Speech Therapy for Multiple Sclerosis (MS)
While most people wouldn’t associate speech therapy with MS, the Bureau of Labor Statistics reports that speech pathologists assess, diagnose, and treat issues with swallowing, communication, cognitive thinking, and comprehension, for a number of causes. These include but are not limited to brain injury, autism, cerebral palsy, stroke victims, Parkinson’s, and MS.
Many people are misinformed when they think of speech therapy is just for speech. Speech therapists also work with patients on everything from attention span to voice deficits, memory, high-level language skills, and more.
Speech therapists can be particularly helpful for MS patients who are working with attention issues – since there are four kinds of attention, and patients may struggle with any or all of them:
- Selective: This type of attention involves focusing on a certain object in your environment for a certain period of time. Because attention is a limited resource, it allows us to ignore the unimportant details and focus on the ones that matter.
- Focused/Sustained: this refers to the ability to focus on a certain task for a certain length of time.
- Multi-Tasking/Divided: This refers to the ability to process two or more responses or react to two or more demands at the same time. For instance, listening to a voice and pressing a button once you hear a certain sound or cue.

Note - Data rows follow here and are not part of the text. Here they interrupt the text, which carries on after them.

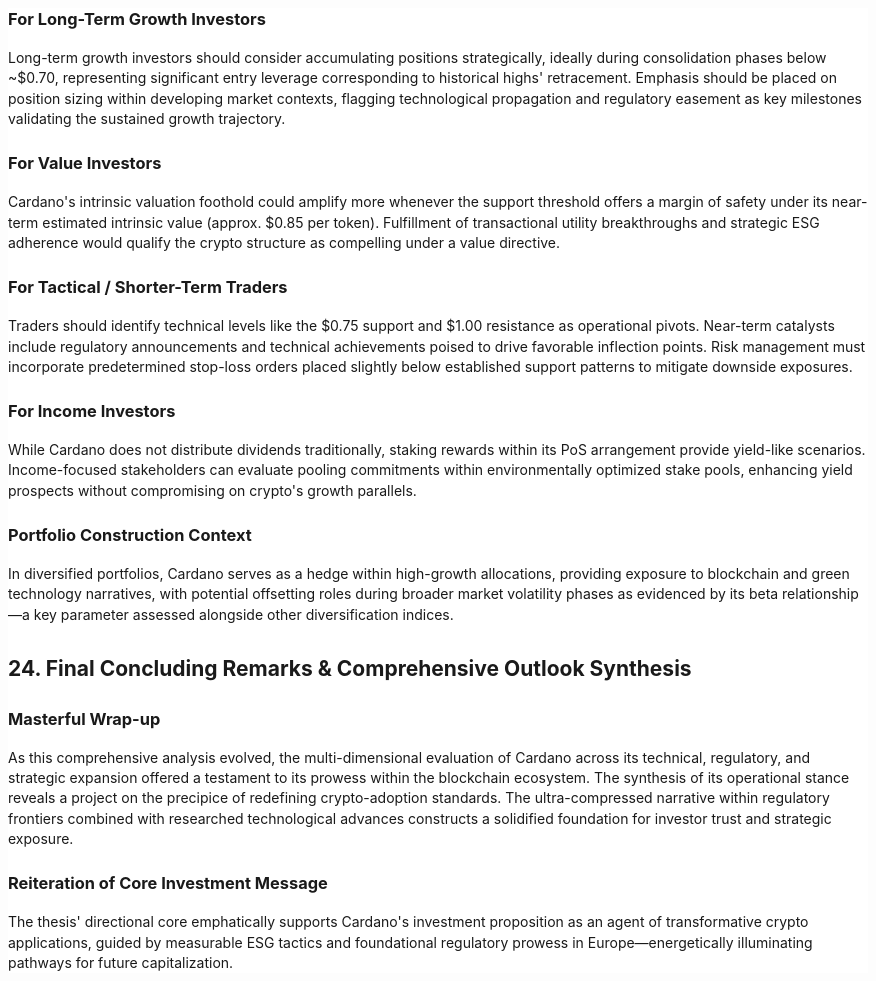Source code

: ### For Long-Term Growth Investors

Long-term growth investors should consider accumulating positions strategically, ideally during consolidation phases below ~$0.70, representing significant entry leverage corresponding to historical highs' retracement. Emphasis should be placed on position sizing within developing market contexts, flagging technological propagation and regulatory easement as key milestones validating the sustained growth trajectory.

### For Value Investors

Cardano's intrinsic valuation foothold could amplify more whenever the support threshold offers a margin of safety under its near-term estimated intrinsic value (approx. $0.85 per token). Fulfillment of transactional utility breakthroughs and strategic ESG adherence would qualify the crypto structure as compelling under a value directive.

### For Tactical / Shorter-Term Traders

Traders should identify technical levels like the $0.75 support and $1.00 resistance as operational pivots. Near-term catalysts include regulatory announcements and technical achievements poised to drive favorable inflection points. Risk management must incorporate predetermined stop-loss orders placed slightly below established support patterns to mitigate downside exposures.

### For Income Investors

While Cardano does not distribute dividends traditionally, staking rewards within its PoS arrangement provide yield-like scenarios. Income-focused stakeholders can evaluate pooling commitments within environmentally optimized stake pools, enhancing yield prospects without compromising on crypto's growth parallels.

### Portfolio Construction Context

In diversified portfolios, Cardano serves as a hedge within high-growth allocations, providing exposure to blockchain and green technology narratives, with potential offsetting roles during broader market volatility phases as evidenced by its beta relationship—a key parameter assessed alongside other diversification indices.

## 24. Final Concluding Remarks & Comprehensive Outlook Synthesis

### Masterful Wrap-up

As this comprehensive analysis evolved, the multi-dimensional evaluation of Cardano across its technical, regulatory, and strategic expansion offered a testament to its prowess within the blockchain ecosystem. The synthesis of its operational stance reveals a project on the precipice of redefining crypto-adoption standards. The ultra-compressed narrative within regulatory frontiers combined with researched technological advances constructs a solidified foundation for investor trust and strategic exposure.

### Reiteration of Core Investment Message

The thesis' directional core emphatically supports Cardano's investment proposition as an agent of transformative crypto applications, guided by measurable ESG tactics and foundational regulatory prowess in Europe—energetically illuminating pathways for future capitalization.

- Alternating: This refers to the ability to switch focus back and forth between tasks that have different demands.
Many MS patients work with speech therapists on many tasks related to memory, high-level cognitive processing, and attention as part of their neurological rehabilitation. If you’re an MS patient who struggles, talk to your doctor about getting a referral to a speech language pathologist to see how they can help you. You may be surprised at how much they can work with you on everything from word-finding activities to balancing a checkbook to basic word problems in math. Some therapists may even ask you listen to a story and repeat the details back to them immediately, and then again after 10 minutes, to work on delayed recall and thought organization.
For the MS patient with swallowing problems, there are a number of oral exercises that can be done to strengthen muscles in the lips, mouth, tongue, and cheeks. This can not only make it easier to communicate, but also to handle eating. With the help of different positions while eating, and diet modifications, in the most extreme cases, patients can still live a better quality of life. During and after treatment, special communication devices can be used to help patients communicate when speech is distorted or impossible.